→ **Activity**:
Transcribe the stretch of entries below from the line with "Compiled by Orange" through the line with "Court Refuses to", exactly and with both ends included; leave out all other lines.

→ **Dataset entries**:

┌──

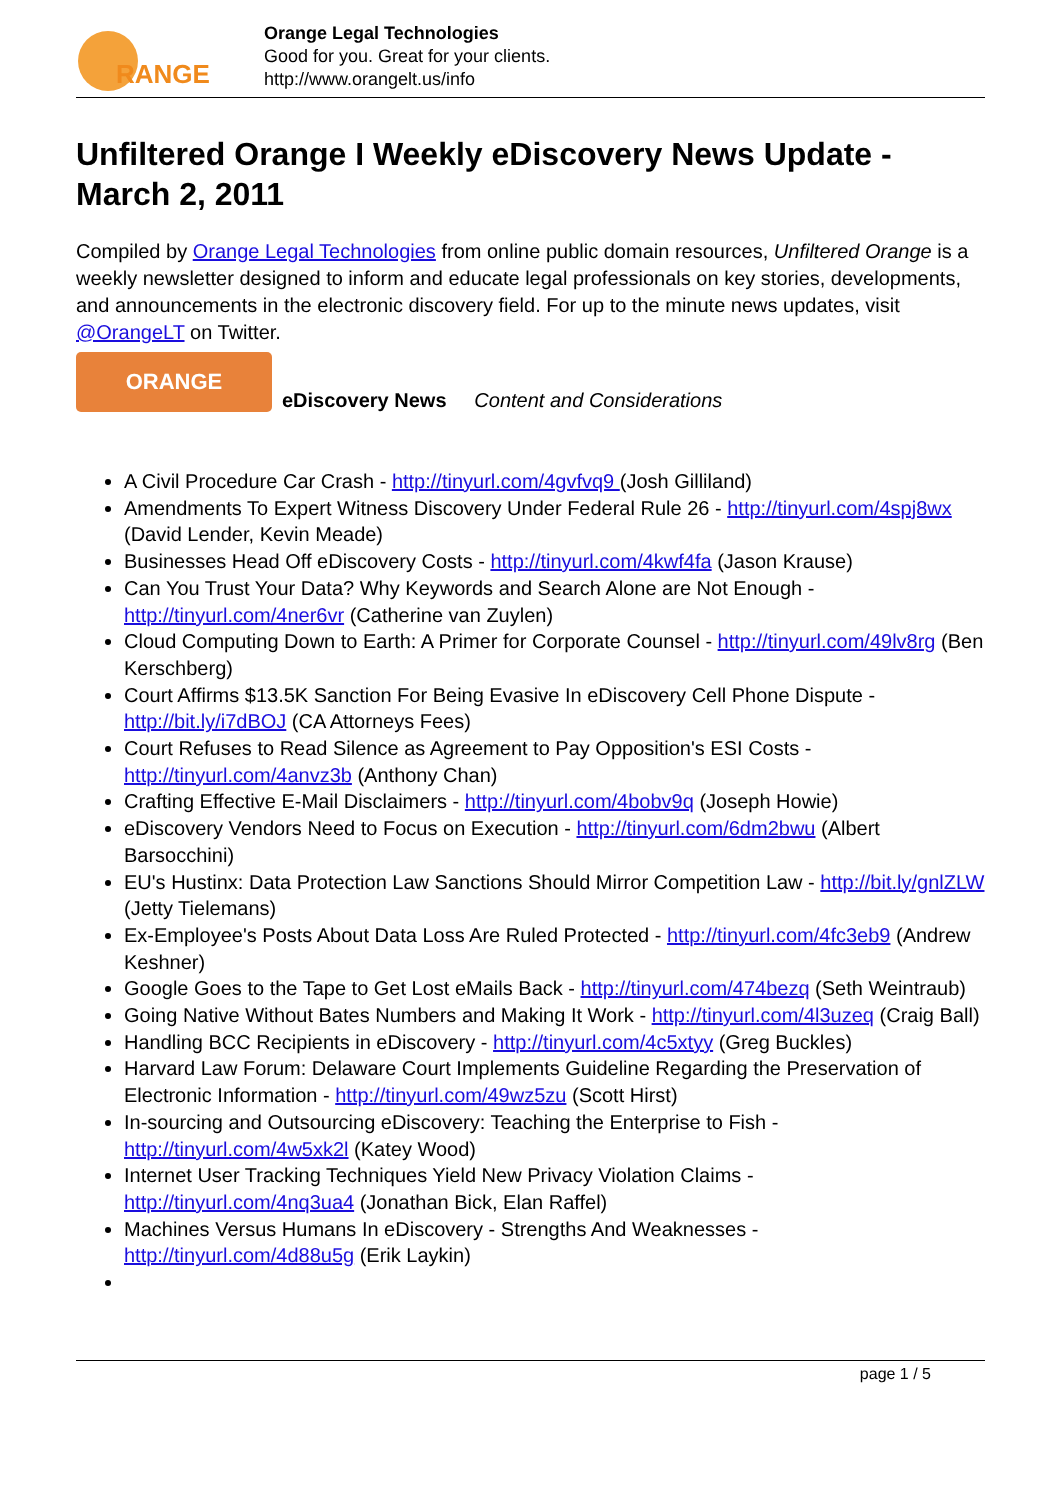RANGE
Orange Legal Technologies
Good for you. Great for your clients.
http://www.orangelt.us/info
Unfiltered Orange I Weekly eDiscovery News Update - March 2, 2011
Compiled by Orange Legal Technologies from online public domain resources, Unfiltered Orange is a weekly newsletter designed to inform and educate legal professionals on key stories, developments, and announcements in the electronic discovery field. For up to the minute news updates, visit @OrangeLT on Twitter.
ORANGE
eDiscovery News Content and Considerations
A Civil Procedure Car Crash - http://tinyurl.com/4gvfvq9 (Josh Gilliland)
Amendments To Expert Witness Discovery Under Federal Rule 26 - http://tinyurl.com/4spj8wx (David Lender, Kevin Meade)
Businesses Head Off eDiscovery Costs - http://tinyurl.com/4kwf4fa (Jason Krause)
Can You Trust Your Data? Why Keywords and Search Alone are Not Enough - http://tinyurl.com/4ner6vr (Catherine van Zuylen)
Cloud Computing Down to Earth: A Primer for Corporate Counsel - http://tinyurl.com/49lv8rg (Ben Kerschberg)
Court Affirms $13.5K Sanction For Being Evasive In eDiscovery Cell Phone Dispute - http://bit.ly/i7dBOJ (CA Attorneys Fees)
Court Refuses to Read Silence as Agreement to Pay Opposition's ESI Costs - http://tinyurl.com/4anvz3b (Anthony Chan)
Crafting Effective E-Mail Disclaimers - http://tinyurl.com/4bobv9q (Joseph Howie)
eDiscovery Vendors Need to Focus on Execution - http://tinyurl.com/6dm2bwu (Albert Barsocchini)
EU's Hustinx: Data Protection Law Sanctions Should Mirror Competition Law - http://bit.ly/gnlZLW (Jetty Tielemans)
Ex-Employee's Posts About Data Loss Are Ruled Protected - http://tinyurl.com/4fc3eb9 (Andrew Keshner)
Google Goes to the Tape to Get Lost eMails Back - http://tinyurl.com/474bezq (Seth Weintraub)
Going Native Without Bates Numbers and Making It Work - http://tinyurl.com/4l3uzeq (Craig Ball)
Handling BCC Recipients in eDiscovery - http://tinyurl.com/4c5xtyy (Greg Buckles)
Harvard Law Forum: Delaware Court Implements Guideline Regarding the Preservation of Electronic Information - http://tinyurl.com/49wz5zu (Scott Hirst)
In-sourcing and Outsourcing eDiscovery: Teaching the Enterprise to Fish - http://tinyurl.com/4w5xk2l (Katey Wood)
Internet User Tracking Techniques Yield New Privacy Violation Claims - http://tinyurl.com/4nq3ua4 (Jonathan Bick, Elan Raffel)
Machines Versus Humans In eDiscovery - Strengths And Weaknesses - http://tinyurl.com/4d88u5g (Erik Laykin)
page 1 / 5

└──

→ **Answer section**:
Compiled by Orange Legal Technologies from online public domain resources, Unfiltered Orange is a weekly newsletter designed to inform and educate legal professionals on key stories, developments, and announcements in the electronic discovery field. For up to the minute news updates, visit @OrangeLT on Twitter.
ORANGE
eDiscovery News Content and Considerations
A Civil Procedure Car Crash - http://tinyurl.com/4gvfvq9 (Josh Gilliland)
Amendments To Expert Witness Discovery Under Federal Rule 26 - http://tinyurl.com/4spj8wx (David Lender, Kevin Meade)
Businesses Head Off eDiscovery Costs - http://tinyurl.com/4kwf4fa (Jason Krause)
Can You Trust Your Data? Why Keywords and Search Alone are Not Enough - http://tinyurl.com/4ner6vr (Catherine van Zuylen)
Cloud Computing Down to Earth: A Primer for Corporate Counsel - http://tinyurl.com/49lv8rg (Ben Kerschberg)
Court Affirms $13.5K Sanction For Being Evasive In eDiscovery Cell Phone Dispute - http://bit.ly/i7dBOJ (CA Attorneys Fees)
Court Refuses to Read Silence as Agreement to Pay Opposition's ESI Costs - http://tinyurl.com/4anvz3b (Anthony Chan)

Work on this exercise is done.